Cilium Identity Handling


Key Goals for Cilium’s Identity solution

Cilium uses set of labels to do policy enforcement. One would argue that most other CNIs also use a similar set of labels for policy enforcement. However the devil is in the details. While most other CNIs eventually map the set of labels to the set of pods and then use the corresponding IP addresses of the pods for policy enforcement (for e.g for building iptables based rules), Cilium differs in its approach. Cilium derives an identity value (an integer value) from the set of labels and then uses this identity value to subsequently enforce the policies. This way Cilium decouples its policy enforcement logic from an IP addressing scheme.

This has been explained with an example in Cilium’s documentation.

This article tries to uncover the internals of this identity value handling.

Environment

Cilium: v1.9

k8s: 1.19

Cluster: Two nodes, using Cilium as CNI in systemd mode. Deathstar sample application is used.

Using Cilium’s vagrant based development setup for experimentation.

Identity Generation

An identity is associated with every pod. If there are multiple instances of the same pod, then the identity value across all those pods remain same.

Note that there is also a notion of ENDPOINT which is a node-local value for a given pod.

How is identity generated?

Identity is assigned on the endpoint startup. Cilium selects the set of labels of the endpoints and then randomly allocates an identity from an identity pool. The selection filter is applied for the set of labels for generating a security identity.

	expressions := []string{
		k8sConst.PodNamespaceLabel,      // include io.kubernetes.pod.namespace
		k8sConst.PodNamespaceMetaLabels, // include all namespace labels
		k8sConst.AppKubernetes,          // include app.kubernetes.io
		"!io.kubernetes",                // ignore all other io.kubernetes labels
		"!kubernetes.io",                // ignore all other kubernetes.io labels
		"!.*beta.kubernetes.io",         // ignore all beta.kubernetes.io labels
		"!k8s.io",                       // ignore all k8s.io labels
		"!pod-template-generation",      // ignore pod-template-generation
		"!pod-template-hash",            // ignore pod-template-hash
		"!controller-revision-hash",     // ignore controller-revision-hash
		"!annotation.*",                 // ignore all annotation labels
		"!etcd_node",                    // ignore etcd_node label

In some cases, the endpoint’s labels are not be available on endpoint startup, in which case reserved:init label is attached to the endpoint and the security identity is created accordingly. The security identity is updated as and how the endpoint labels are fetched. Cilium’s documentation in the context to endpoint lifecycle clarifies the scenarios and other aspect on how to use reserved:init label.

Identity Transmission

Per-packet Identity Transmission in VXLAN tunneled mode

This is the default mode for Cilium to operate. In this case, Cilium establishes a vxlan tunnel between the nodes on UDP port 8472. The inter-host traffic is tunneled in the UDP packets using vxlan encapusation and the VXLAN Network Identifier (VNI) contains the source identity of the pod originating the traffic.

◆ **QUESTIONS ON THE MATERIAL**
1 > In the Cilium identity handling article, what UDP port does Cilium use for the VXLAN tunnel between nodes?
2 > Extend the Cilium identity handling article beyond its final sentence.

◆ **DATA BLOCK**
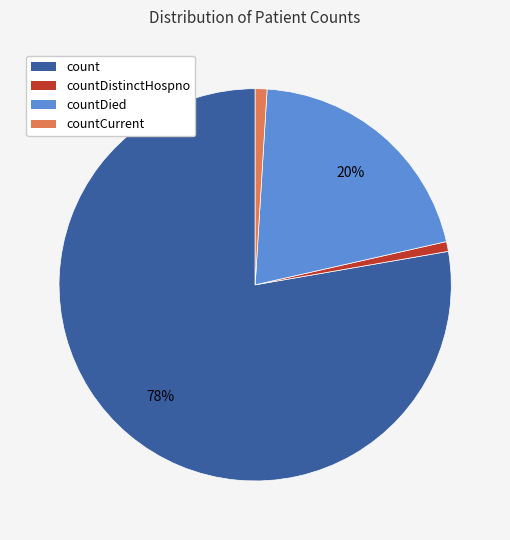

To the nearest percent, what is the average slice percentage?

25%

◆ **RESPONSES TO THE TASKS**
1 > UDP port 8472.

2 >
In my case, cilium identity list shows up:

. . .
12643   k8s:class=deathstar
        k8s:io.cilium.k8s.policy.cluster=default
        k8s:io.cilium.k8s.policy.serviceaccount=default
        k8s:io.kubernetes.pod.namespace=default
        k8s:org=empire
        : : :
36927   k8s:class=xwing
        k8s:io.cilium.k8s.policy.cluster=default
        k8s:io.cilium.k8s.policy.serviceaccount=default
        k8s:io.kubernetes.pod.namespace=default
        k8s:org=alliance
. . .

where 36927 is the identity of the xwing pod. An execution of a command kubectl exec xwing -- curl -s -XPOST deathstar.default.svc.cluster.local/v1/request-landing results in the VXLAN UDP packets getting generated and if you capture the packets on the host, you should be able to see the VNI field with the identity value of the source pod.

Identity used for pod xwing

In this you can see that the tunneled traffic originating from xwing has a VNI value of 36927 indicating the source identity of the pod xwing.

Identity used for pod deathstar

In this you can see that the tunneled traffic originating from xwing has a VNI value of 12643 indicating the source identity of the pod deathstar.

Use of ipcache for resolving identity in case of direct-routing mode

In case where tunnel: disabled mode is used, Cilium assumes direct-routing mode i.e, it uses kernel routing functionality to be used for packet routing. Since the vxlan headers in this case aren’t available the cilium resolves the security identity by resolving the IP address of the pod.

vagrant@k8s1:~/go/src/github.com/cilium/cilium$ cilium ip list
IP                              IDENTITY                                          SOURCE
0.0.0.0/0                       world                                             
::/0                            world                                             
10.0.2.15/32                    host                                              
10.11.0.6/32                    k8s:io.kubernetes.pod.namespace=default           k8s
                                k8s:org=empire                                    
                                k8s:class=deathstar                               
                                k8s:io.cilium.k8s.policy.cluster=default          
                                k8s:io.cilium.k8s.policy.serviceaccount=default   
10.11.0.49/32                   host                                              
10.11.0.78/32                   k8s:io.cilium.k8s.policy.serviceaccount=coredns   k8s
                                k8s:io.cilium.k8s.policy.cluster=default          
                                k8s:k8s-app=kube-dns                              
                                k8s:io.kubernetes.pod.namespace=kube-system       
10.11.0.210/32                  health                                            
10.11.1.116/32                  k8s:io.cilium.k8s.policy.cluster=default          k8s
                                k8s:io.cilium.k8s.policy.serviceaccount=default   
                                k8s:io.kubernetes.pod.namespace=default           
                                k8s:org=alliance                                  
                                k8s:class=xwing                                   
            ...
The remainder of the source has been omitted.